“By making its services convenient for criminals, [T.D.] Bank became one,” U.S. Attorney General Merrick Garland said this October. According to CNBC, T.D. Bank “became the largest bank in U.S. history to plead guilty to Bank Secrecy Act program failures,” and the first to plead guilty to money laundering conspiracy.
The bank allowed money laundering networks to transfer $670 million, most moved by just one individual. The Justice Department is investigating laundering related to fentanyl, which killed more Black Americans than any other drug in 2021.
Yet, there’s a common misconception that white-collar crime is victimless. Money laundering, political corruption, Ponzi schemes, scam calls and emails, and corporate and credit card fraud have victims - not banks but us. Some white-collar crime even leads to murder.
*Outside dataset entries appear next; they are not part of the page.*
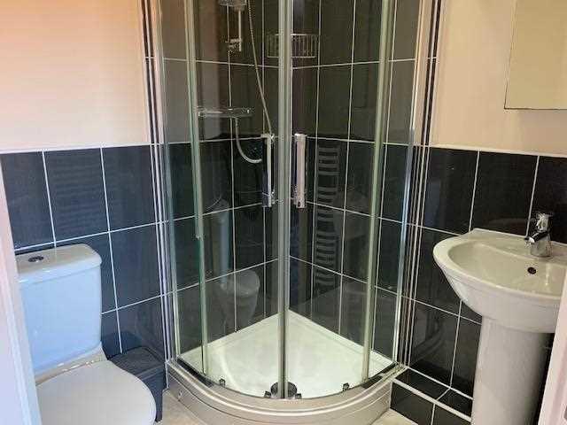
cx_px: 284
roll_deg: -0.8
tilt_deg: -15.2
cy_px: 212
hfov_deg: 67.3
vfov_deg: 53.1
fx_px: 426
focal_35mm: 26
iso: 250
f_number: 1.8
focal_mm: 4.25
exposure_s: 1/50
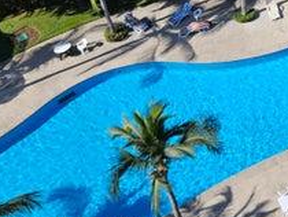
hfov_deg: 24.1
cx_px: 383
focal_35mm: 70
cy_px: -70
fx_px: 583
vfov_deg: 19.3
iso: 25
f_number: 1.8
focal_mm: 5.4
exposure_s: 1/1804
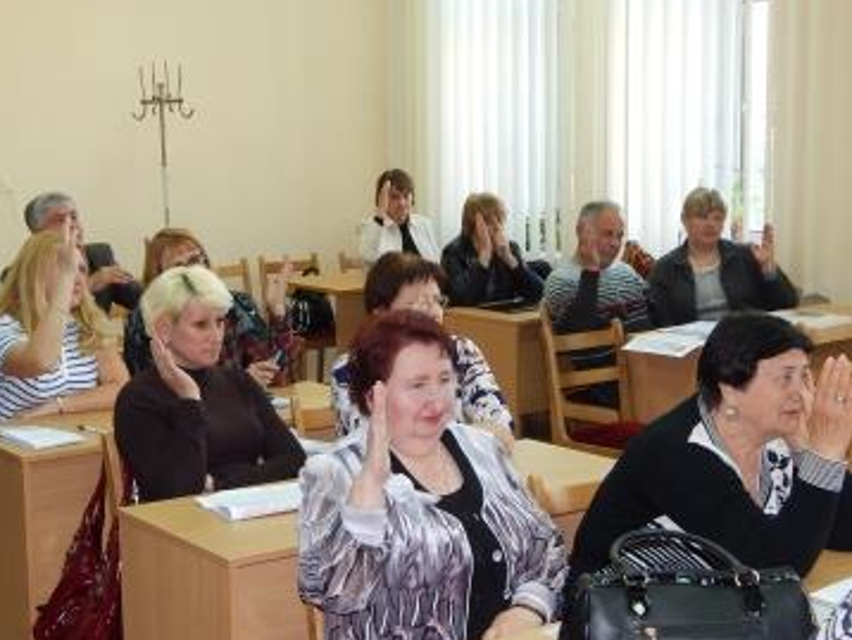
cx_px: 324
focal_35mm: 60
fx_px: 1478
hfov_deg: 32.0
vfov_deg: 24.4
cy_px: 340
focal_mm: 8.6
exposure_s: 1/30
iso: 220
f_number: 3.7
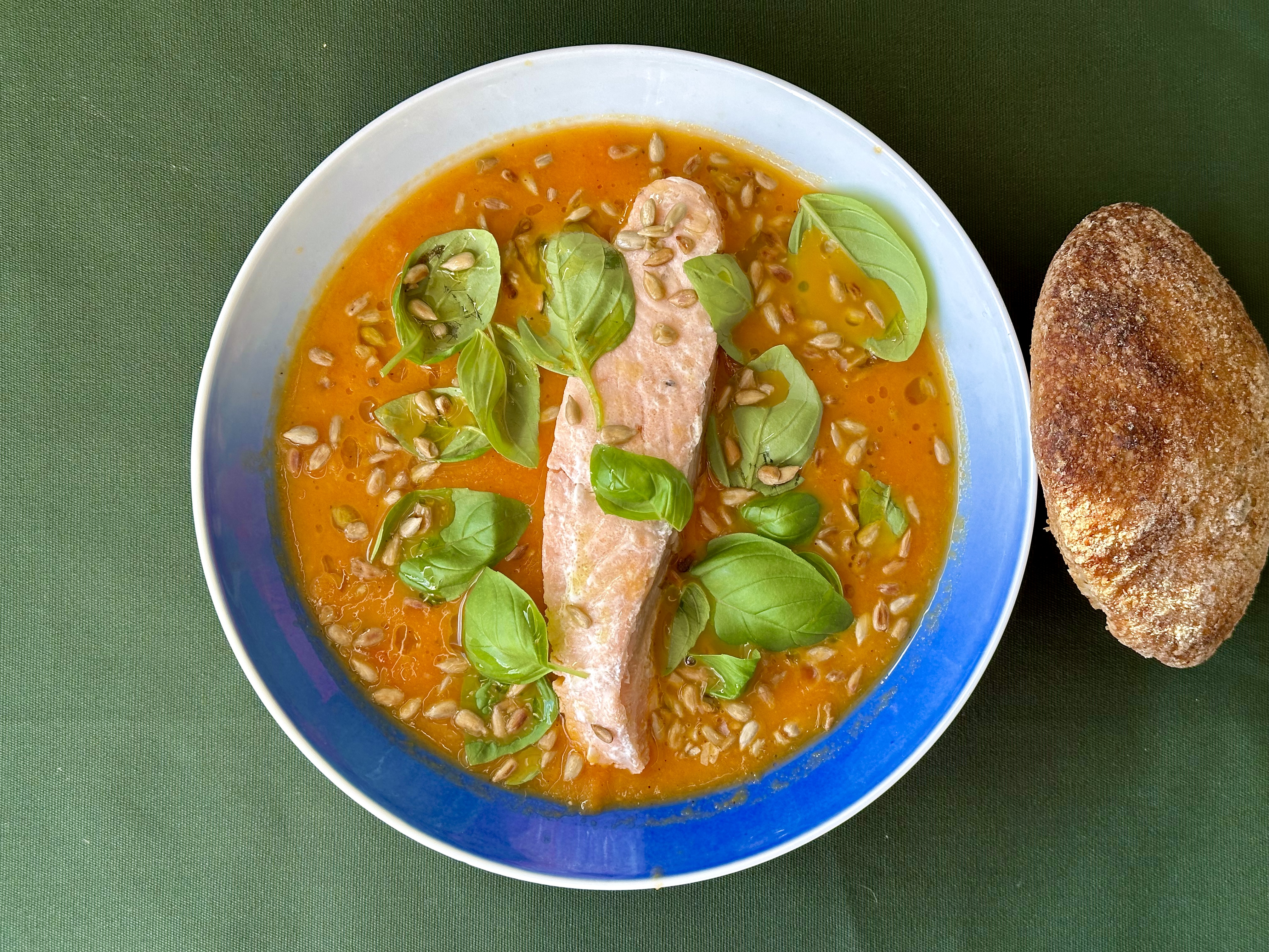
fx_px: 1760
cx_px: 634
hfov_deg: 39.7
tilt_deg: -88.7
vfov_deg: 30.3
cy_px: 476
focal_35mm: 48
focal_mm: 6.86
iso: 64
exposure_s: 1/256
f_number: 1.78
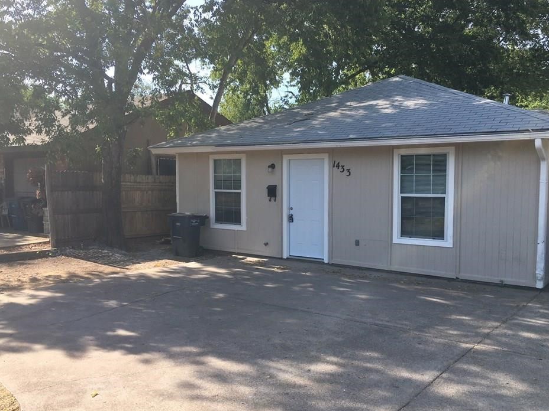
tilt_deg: -3.7
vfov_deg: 44.1
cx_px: 283
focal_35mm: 32
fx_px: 508
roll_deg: +0.5
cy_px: 217
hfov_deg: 56.8
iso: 25
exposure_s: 1/761
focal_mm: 4.15
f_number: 2.2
But a system that criminalizes poverty and rewards defendants who can afford expensive lawyers incarcerates working-class Black people for much less. Unprosecuted white-collar crimes cost the U.S. up to $800 billion a year, compared to street-level property crime at $16 billion. Black women don’t hold most of this country’s wealth, but are more likely to be convicted of a financial crime than any other federal crime.
This news is just another opportunity to question what being “criminal” in this country really means and how often we get hurt when the criminal legal system follows the money.